# [Passage given]
────────────────

Aeneas recounting searching fallen Troy for his lost wife. (Source (Latin)). Alternate translations:

Horror each where, nay silence strikes a feare.
[tr. Ogilby (1649)]

All things were full of horror and affright,
And dreadful even the silence of the night.
[tr. Dryden (1697)]

Horror on all sides, and at the same time the very silence affrights my soul.
[tr. Davidson/Buckley (1854)]

A shuddering on my spirit falls,
And e'en the silence' self appals.
[tr. Conington (1866)]

Everywhere horror fills my soul, and even
The silence terrifies.
[tr. Cranch (1872)]

Everywhere my spirit shudders, dismayed at the very silence.
[tr. Mackail (1885)]

While on the heart lies weight of fear, and e'en the hush brings dread.
[tr. Morris (1900)]

Horror waits
Around; the very silence breeds affright.
[tr. Taylor (1907), st. 102, ll. 912-13]

On all sides round
horror spread wide; the very silence breathed
a terror on my soul.

────────────────

# [Records for this exercise]
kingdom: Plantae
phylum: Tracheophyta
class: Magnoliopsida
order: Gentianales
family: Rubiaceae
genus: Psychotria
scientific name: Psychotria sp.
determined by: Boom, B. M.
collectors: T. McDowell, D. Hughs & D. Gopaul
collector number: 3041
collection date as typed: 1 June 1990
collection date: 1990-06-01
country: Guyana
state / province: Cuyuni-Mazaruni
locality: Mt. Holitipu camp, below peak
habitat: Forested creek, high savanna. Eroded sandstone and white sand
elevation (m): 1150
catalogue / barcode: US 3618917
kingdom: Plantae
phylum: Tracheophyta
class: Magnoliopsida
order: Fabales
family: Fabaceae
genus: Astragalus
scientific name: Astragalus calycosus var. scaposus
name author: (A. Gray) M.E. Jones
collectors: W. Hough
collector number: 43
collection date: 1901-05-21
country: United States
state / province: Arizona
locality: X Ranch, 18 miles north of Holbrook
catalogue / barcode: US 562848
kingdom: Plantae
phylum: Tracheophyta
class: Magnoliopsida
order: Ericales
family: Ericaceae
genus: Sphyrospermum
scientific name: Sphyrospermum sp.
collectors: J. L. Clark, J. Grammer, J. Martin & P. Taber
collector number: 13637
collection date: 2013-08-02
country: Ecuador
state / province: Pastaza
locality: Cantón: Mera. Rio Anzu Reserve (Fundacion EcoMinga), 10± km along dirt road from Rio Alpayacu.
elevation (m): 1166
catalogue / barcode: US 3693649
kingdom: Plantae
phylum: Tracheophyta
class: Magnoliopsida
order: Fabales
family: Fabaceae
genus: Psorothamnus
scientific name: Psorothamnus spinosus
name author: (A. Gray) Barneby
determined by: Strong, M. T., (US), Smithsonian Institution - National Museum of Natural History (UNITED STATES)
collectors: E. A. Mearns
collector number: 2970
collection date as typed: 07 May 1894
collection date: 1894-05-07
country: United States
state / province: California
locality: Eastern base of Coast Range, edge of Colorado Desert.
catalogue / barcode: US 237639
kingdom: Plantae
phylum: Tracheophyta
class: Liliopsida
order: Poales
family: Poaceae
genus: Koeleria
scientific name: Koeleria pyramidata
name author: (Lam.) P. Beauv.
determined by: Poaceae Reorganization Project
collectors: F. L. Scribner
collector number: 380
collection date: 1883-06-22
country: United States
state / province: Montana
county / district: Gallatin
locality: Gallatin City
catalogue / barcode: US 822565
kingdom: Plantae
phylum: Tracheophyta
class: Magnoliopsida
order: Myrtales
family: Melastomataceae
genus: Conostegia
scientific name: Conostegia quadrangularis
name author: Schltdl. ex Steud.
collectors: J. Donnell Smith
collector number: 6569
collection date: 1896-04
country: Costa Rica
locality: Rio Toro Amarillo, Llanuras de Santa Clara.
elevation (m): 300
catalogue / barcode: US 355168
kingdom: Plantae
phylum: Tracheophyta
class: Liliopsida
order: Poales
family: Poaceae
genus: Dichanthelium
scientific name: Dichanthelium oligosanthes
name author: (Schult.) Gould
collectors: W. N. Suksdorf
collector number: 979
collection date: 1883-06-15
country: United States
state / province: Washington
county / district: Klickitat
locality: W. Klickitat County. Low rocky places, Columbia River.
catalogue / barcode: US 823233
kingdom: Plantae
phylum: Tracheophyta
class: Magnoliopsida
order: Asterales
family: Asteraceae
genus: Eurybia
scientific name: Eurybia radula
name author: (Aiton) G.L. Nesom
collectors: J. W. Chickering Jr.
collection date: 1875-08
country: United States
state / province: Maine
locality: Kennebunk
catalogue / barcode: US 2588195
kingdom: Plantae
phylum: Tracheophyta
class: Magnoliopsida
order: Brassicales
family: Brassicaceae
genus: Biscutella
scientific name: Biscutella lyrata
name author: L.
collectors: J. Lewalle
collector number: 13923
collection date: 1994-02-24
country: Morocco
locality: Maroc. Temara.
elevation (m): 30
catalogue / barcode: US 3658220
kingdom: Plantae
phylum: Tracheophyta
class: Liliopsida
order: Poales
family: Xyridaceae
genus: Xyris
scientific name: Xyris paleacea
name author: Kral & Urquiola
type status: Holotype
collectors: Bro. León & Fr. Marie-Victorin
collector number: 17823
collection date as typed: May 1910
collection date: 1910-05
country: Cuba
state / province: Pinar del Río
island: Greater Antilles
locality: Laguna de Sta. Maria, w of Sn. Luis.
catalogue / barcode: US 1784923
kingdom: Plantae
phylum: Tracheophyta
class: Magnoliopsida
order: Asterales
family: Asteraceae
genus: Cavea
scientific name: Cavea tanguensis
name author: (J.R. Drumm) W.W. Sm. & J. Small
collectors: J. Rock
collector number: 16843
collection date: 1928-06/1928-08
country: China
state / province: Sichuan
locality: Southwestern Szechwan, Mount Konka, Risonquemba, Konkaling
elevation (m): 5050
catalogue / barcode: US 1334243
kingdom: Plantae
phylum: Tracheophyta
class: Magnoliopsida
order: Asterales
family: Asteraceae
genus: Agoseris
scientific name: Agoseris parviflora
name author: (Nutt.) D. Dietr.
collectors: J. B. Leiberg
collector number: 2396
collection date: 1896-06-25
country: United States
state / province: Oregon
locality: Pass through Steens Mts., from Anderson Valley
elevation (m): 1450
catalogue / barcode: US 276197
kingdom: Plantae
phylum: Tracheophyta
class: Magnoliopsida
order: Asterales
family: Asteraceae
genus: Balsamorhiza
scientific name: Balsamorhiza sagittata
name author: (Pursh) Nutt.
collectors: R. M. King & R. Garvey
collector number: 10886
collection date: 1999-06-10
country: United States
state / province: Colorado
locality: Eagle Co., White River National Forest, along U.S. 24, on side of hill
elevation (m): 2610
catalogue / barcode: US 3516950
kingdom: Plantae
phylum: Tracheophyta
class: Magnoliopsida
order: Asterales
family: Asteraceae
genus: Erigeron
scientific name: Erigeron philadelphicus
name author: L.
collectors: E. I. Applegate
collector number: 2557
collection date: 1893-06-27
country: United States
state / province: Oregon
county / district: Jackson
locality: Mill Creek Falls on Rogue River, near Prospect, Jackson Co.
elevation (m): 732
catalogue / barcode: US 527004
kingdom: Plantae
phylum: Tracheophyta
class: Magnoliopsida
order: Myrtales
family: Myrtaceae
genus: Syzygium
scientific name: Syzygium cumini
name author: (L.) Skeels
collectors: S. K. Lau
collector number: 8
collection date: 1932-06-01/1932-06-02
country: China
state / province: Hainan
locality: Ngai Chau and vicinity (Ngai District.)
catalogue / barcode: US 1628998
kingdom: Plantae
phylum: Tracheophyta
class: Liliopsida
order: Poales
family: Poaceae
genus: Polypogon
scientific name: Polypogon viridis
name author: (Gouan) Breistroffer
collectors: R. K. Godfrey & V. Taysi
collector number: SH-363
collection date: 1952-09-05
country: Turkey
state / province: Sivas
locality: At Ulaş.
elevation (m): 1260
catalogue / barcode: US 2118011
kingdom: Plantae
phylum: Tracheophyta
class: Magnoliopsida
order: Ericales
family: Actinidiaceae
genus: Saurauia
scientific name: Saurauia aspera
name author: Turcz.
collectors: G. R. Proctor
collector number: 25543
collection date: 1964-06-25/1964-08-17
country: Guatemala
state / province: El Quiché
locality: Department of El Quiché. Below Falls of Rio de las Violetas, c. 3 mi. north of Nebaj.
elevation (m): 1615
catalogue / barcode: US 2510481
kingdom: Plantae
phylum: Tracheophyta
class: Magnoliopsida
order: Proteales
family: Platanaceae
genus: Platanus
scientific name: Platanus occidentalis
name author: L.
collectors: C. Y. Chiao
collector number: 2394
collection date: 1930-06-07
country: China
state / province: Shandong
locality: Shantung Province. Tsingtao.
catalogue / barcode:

────────────────

# [Work instructions]
a – Transcribe the part of the Aeneas translations that opens with the words containing "Everywhere my spirit" and closes with "on my soul.".
b – Repeat word for word the part of the entries that runs from their first line through the line containing "locality: Mt. Holitipu camp, below peak", including both ends.
The entries are unrelated to the Aeneas translations.

# [The answers]
a –
Everywhere my spirit shudders, dismayed at the very silence.
[tr. Mackail (1885)]

While on the heart lies weight of fear, and e'en the hush brings dread.
[tr. Morris (1900)]

Horror waits
Around; the very silence breeds affright.
[tr. Taylor (1907), st. 102, ll. 912-13]

On all sides round
horror spread wide; the very silence breathed
a terror on my soul.

b –
kingdom: Plantae
phylum: Tracheophyta
class: Magnoliopsida
order: Gentianales
family: Rubiaceae
genus: Psychotria
scientific name: Psychotria sp.
determined by: Boom, B. M.
collectors: T. McDowell, D. Hughs & D. Gopaul
collector number: 3041
collection date as typed: 1 June 1990
collection date: 1990-06-01
country: Guyana
state / province: Cuyuni-Mazaruni
locality: Mt. Holitipu camp, below peak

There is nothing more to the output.